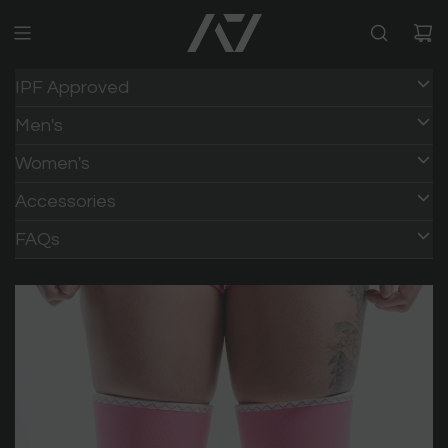
IPF Approved
Men's
Women's
Accessories
FAQs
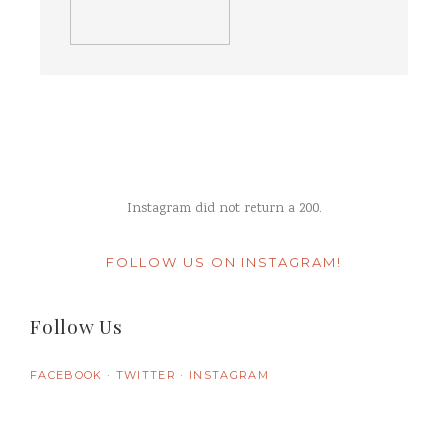
Instagram did not return a 200.
FOLLOW US ON INSTAGRAM!
Follow Us
FACEBOOK
TWITTER
INSTAGRAM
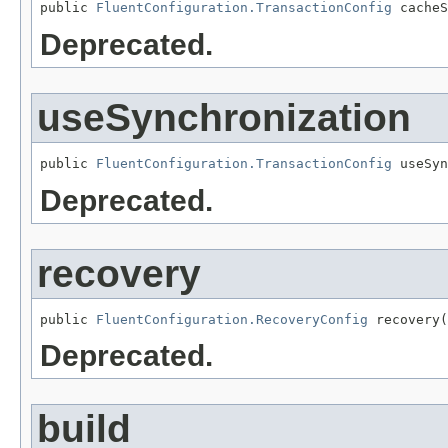
public 
FluentConfiguration.TransactionConfig
 cacheS
Deprecated.
useSynchronization
public 
FluentConfiguration.TransactionConfig
 useSyn
Deprecated.
recovery
public 
FluentConfiguration.RecoveryConfig
 recovery(
Deprecated.
build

What is expected
Leave out the pictures, and give all the records again exactly.

Result of this task
IPF Approved
Men's
Women's
Accessories
FAQs
Instagram did not return a 200.
FOLLOW US ON INSTAGRAM!
Follow Us
FACEBOOK
TWITTER
INSTAGRAM
public 
FluentConfiguration.TransactionConfig
 cacheS
Deprecated.
useSynchronization
public 
FluentConfiguration.TransactionConfig
 useSyn
Deprecated.
recovery
public 
FluentConfiguration.RecoveryConfig
 recovery(
Deprecated.
build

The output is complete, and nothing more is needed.